■ TAREFA ■
Repete na íntegra, sem qualquer alteração, o excerto sobre os livros de Rita Ferro.

■ EXCERTO ■
______

É verdade que a leitura de um livro puxa outro...
Aconteceu com Orhan Pamuk, quando li RED, a seguir li SNOW e agora espero pelo BLACK BOOK.
Aconteceu com o Diário 1 de Rita Ferro, VENEZA PODE ESPERAR, que me fez andar para trás e comprar A MENINA É FILHA DE QUEM?, livro anterior e se define como autobiografia.
Rita nasceu em 1955: significa que aos vinte anos é apanhada, como tantos da sua geração na onda que só não chegou antes a Portugal por causa da Ditadura de Salazar e com o PREC rebentou pelas rochas (os mais velhos, empedernidos) e areias e lamas das almas do nosso país, com toda uma revolução de costumes que não se esperaria tão rápida, mas foi o que foi. Já sedentos, desde o Maio de 68 de Paris (apesar de tudo viajava-se....) agora podiam, uns e outros, embebedar-se à vontade. Uns de política, outros de paixão. Rita era a mais nova dos três filhos de António Quadros. E pelo que nos diz, a mais irrequieta, a mais disponível para a travessura, no colégio ou no grupo de amigos.

______

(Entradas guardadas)
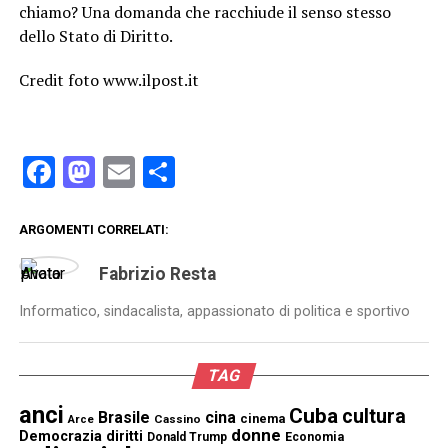
chiamo? Una domanda che racchiude il senso stesso
dello Stato di Diritto.
Credit foto www.ilpost.it
Facebook
Mastodon
Email
Condividi
ARGOMENTI CORRELATI:
Fabrizio Resta
Informatico, sindacalista, appassionato di politica e sportivo
TAG
anci
Cuba
cultura
Brasile
cina
cinema
Cassino
Arce
donne
Democrazia
diritti
Donald Trump
Economia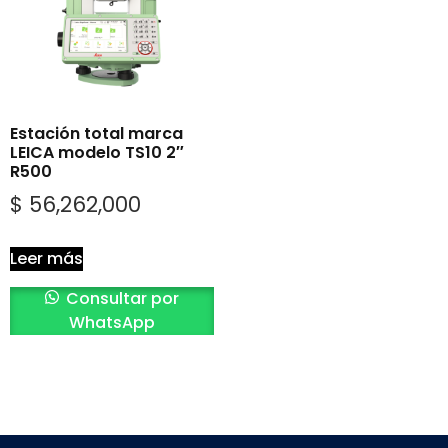
Estación total marca
LEICA modelo TS10 2″
R500
$
56,262,000
Leer más
Consultar por
WhatsApp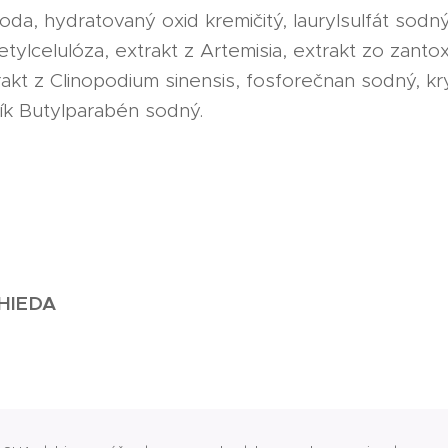
voda, hydratovaný oxid kremičitý, laurylsulfát sodn
ylcelulóza, extrakt z Artemisia, extrakt zo zantox
akt z Clinopodium sinensis, fosforečnan sodný, kr
ík Butylparabén sodný.
WHIEDA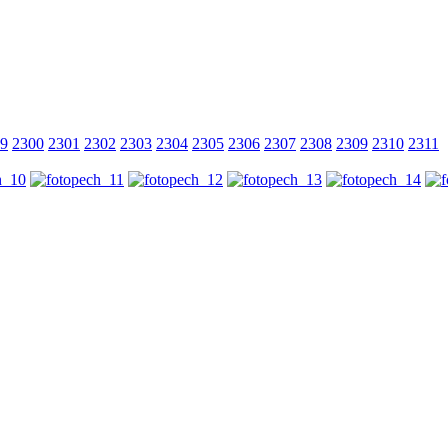
9
2300
2301
2302
2303
2304
2305
2306
2307
2308
2309
2310
2311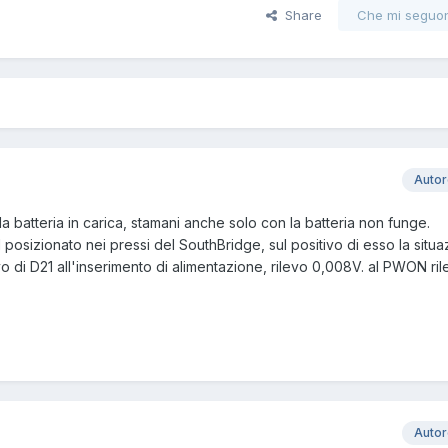
Share
Che mi seguo
Auto
 la batteria in carica, stamani anche solo con la batteria non funge.
21 posizionato nei pressi del SouthBridge, sul positivo di esso la situ
ivo di D21 all'inserimento di alimentazione, rilevo 0,008V. al PWON ri
Auto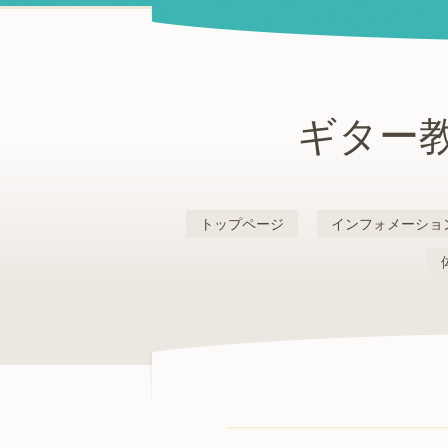
ギター教
トップページ
インフォメーショ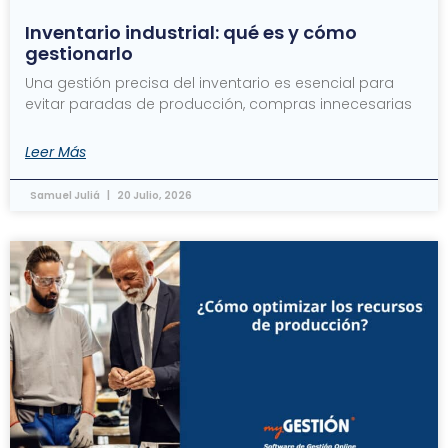
Inventario industrial: qué es y cómo
gestionarlo
Una gestión precisa del inventario es esencial para
evitar paradas de producción, compras innecesarias
Leer Más
Samuel Juliá
20 Julio, 2026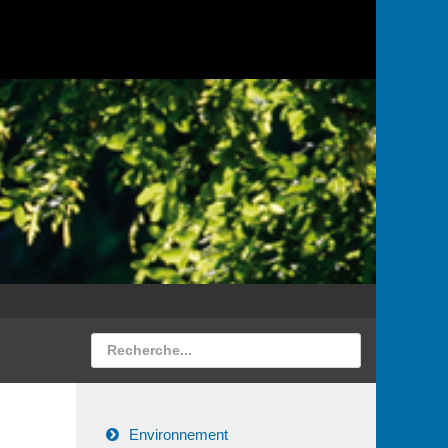
Environnement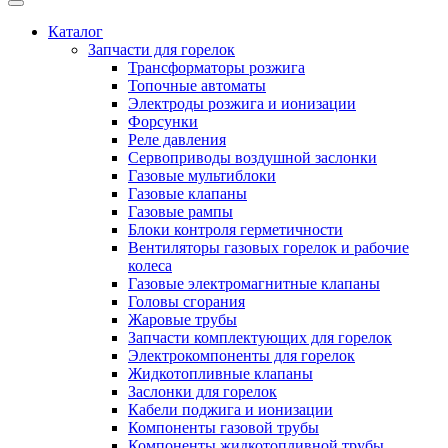
Каталог
Запчасти для горелок
Трансформаторы розжига
Топочные автоматы
Электроды розжига и ионизации
Форсунки
Реле давления
Сервоприводы воздушной заслонки
Газовые мультиблоки
Газовые клапаны
Газовые рампы
Блоки контроля герметичности
Вентиляторы газовых горелок и рабочие
колеса
Газовые электромагнитные клапаны
Головы сгорания
Жаровые трубы
Запчасти комплектующих для горелок
Электрокомпоненты для горелок
Жидкотопливные клапаны
Заслонки для горелок
Кабели поджига и ионизации
Компоненты газовой трубы
Компоненты жидкотопливной трубы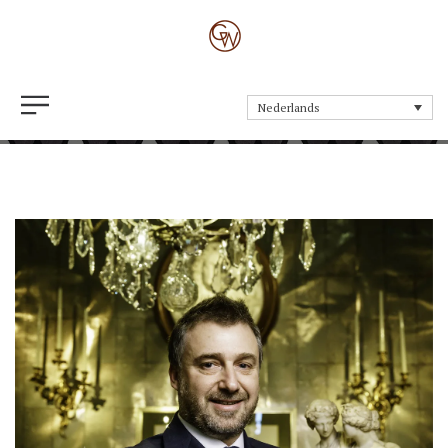
Partners
Nederlands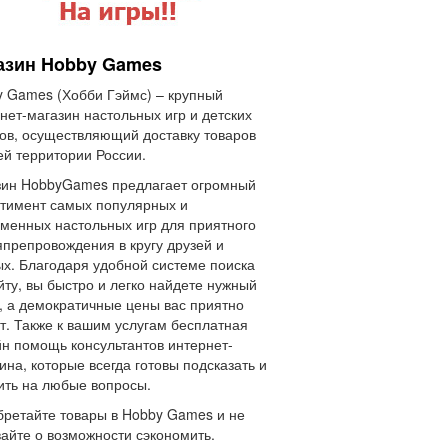
азин Hobby Games
 Games (Хобби Гэймс) – крупный
нет-магазин настольных игр и детских
ов, осуществляющий доставку товаров
ей территории России.
зин HobbyGames предлагает огромный
тимент самых популярных и
менных настольных игр для приятного
препровождения в кругу друзей и
х. Благодаря удобной системе поиска
йту, вы быстро и легко найдете нужный
, а демократичные цены вас приятно
т. Также к вашим услугам бесплатная
н помощь консультантов интернет-
ина, которые всегда готовы подсказать и
ить на любые вопросы.
ретайте товары в Hobby Games и не
айте о возможности сэкономить.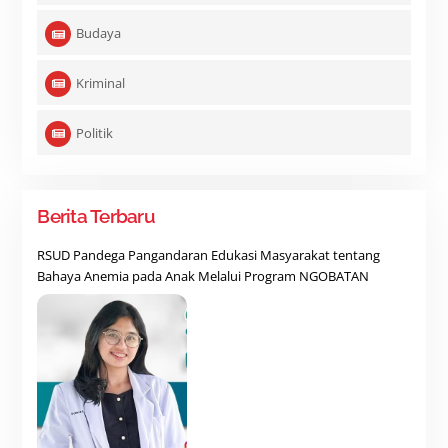
Budaya
Kriminal
Politik
Berita Terbaru
RSUD Pandega Pangandaran Edukasi Masyarakat tentang
Bahaya Anemia pada Anak Melalui Program NGOBATAN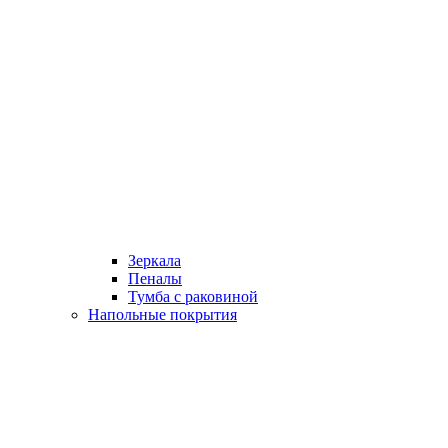
Зеркала
Пеналы
Тумба с раковиной
Напольные покрытия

______

■ A TUA RESPOSTA ■
É verdade que a leitura de um livro puxa outro...
Aconteceu com Orhan Pamuk, quando li RED, a seguir li SNOW e agora espero pelo BLACK BOOK.
Aconteceu com o Diário 1 de Rita Ferro, VENEZA PODE ESPERAR, que me fez andar para trás e comprar A MENINA É FILHA DE QUEM?, livro anterior e se define como autobiografia.
Rita nasceu em 1955: significa que aos vinte anos é apanhada, como tantos da sua geração na onda que só não chegou antes a Portugal por causa da Ditadura de Salazar e com o PREC rebentou pelas rochas (os mais velhos, empedernidos) e areias e lamas das almas do nosso país, com toda uma revolução de costumes que não se esperaria tão rápida, mas foi o que foi. Já sedentos, desde o Maio de 68 de Paris (apesar de tudo viajava-se....) agora podiam, uns e outros, embebedar-se à vontade. Uns de política, outros de paixão. Rita era a mais nova dos três filhos de António Quadros. E pelo que nos diz, a mais irrequieta, a mais disponível para a travessura, no colégio ou no grupo de amigos.